↓
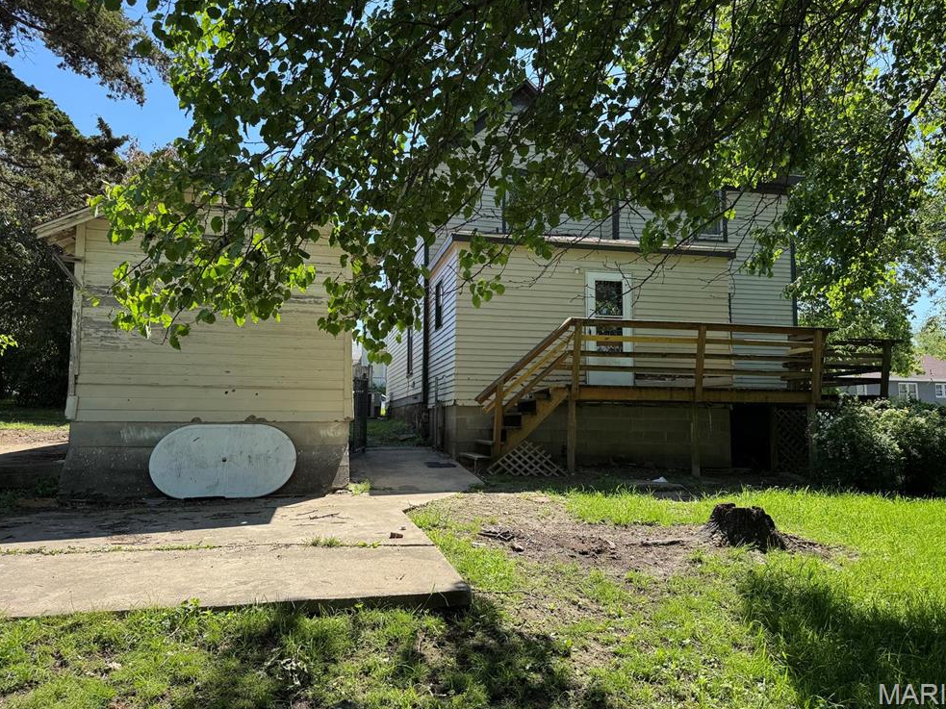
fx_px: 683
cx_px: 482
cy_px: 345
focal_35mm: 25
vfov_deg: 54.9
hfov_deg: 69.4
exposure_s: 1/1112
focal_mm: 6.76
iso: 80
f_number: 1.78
↑
↓
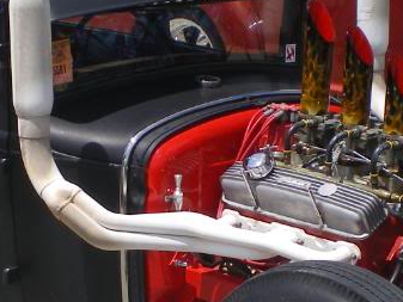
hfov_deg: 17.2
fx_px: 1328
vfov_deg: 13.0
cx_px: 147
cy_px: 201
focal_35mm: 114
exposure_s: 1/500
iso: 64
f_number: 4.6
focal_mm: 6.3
↑
↓
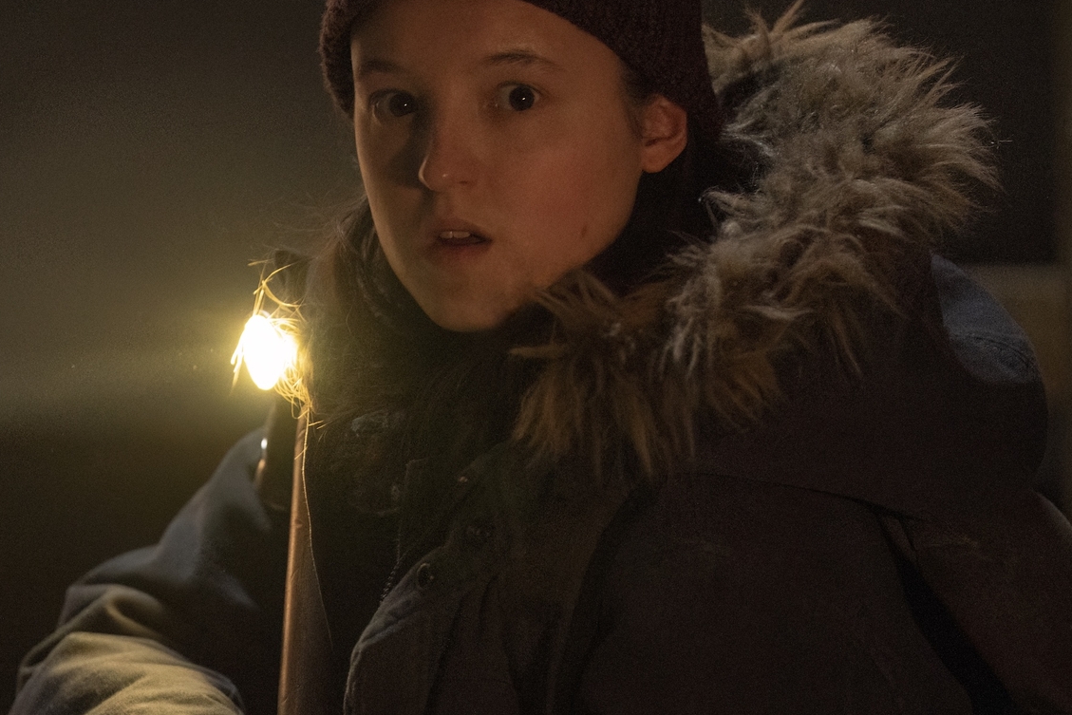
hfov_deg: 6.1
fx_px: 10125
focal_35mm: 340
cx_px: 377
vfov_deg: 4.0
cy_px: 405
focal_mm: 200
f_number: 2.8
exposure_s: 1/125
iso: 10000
↑
DIRECTIONS FOR THIS TASK
In the entries above, find the line with "hfov_deg: 17.2" and the line with "focal_mm: 6.3", then set down exactly those two and every line between them, nothing else.

RESPONSE TO THIS EXERCISE
hfov_deg: 17.2
fx_px: 1328
vfov_deg: 13.0
cx_px: 147
cy_px: 201
focal_35mm: 114
exposure_s: 1/500
iso: 64
f_number: 4.6
focal_mm: 6.3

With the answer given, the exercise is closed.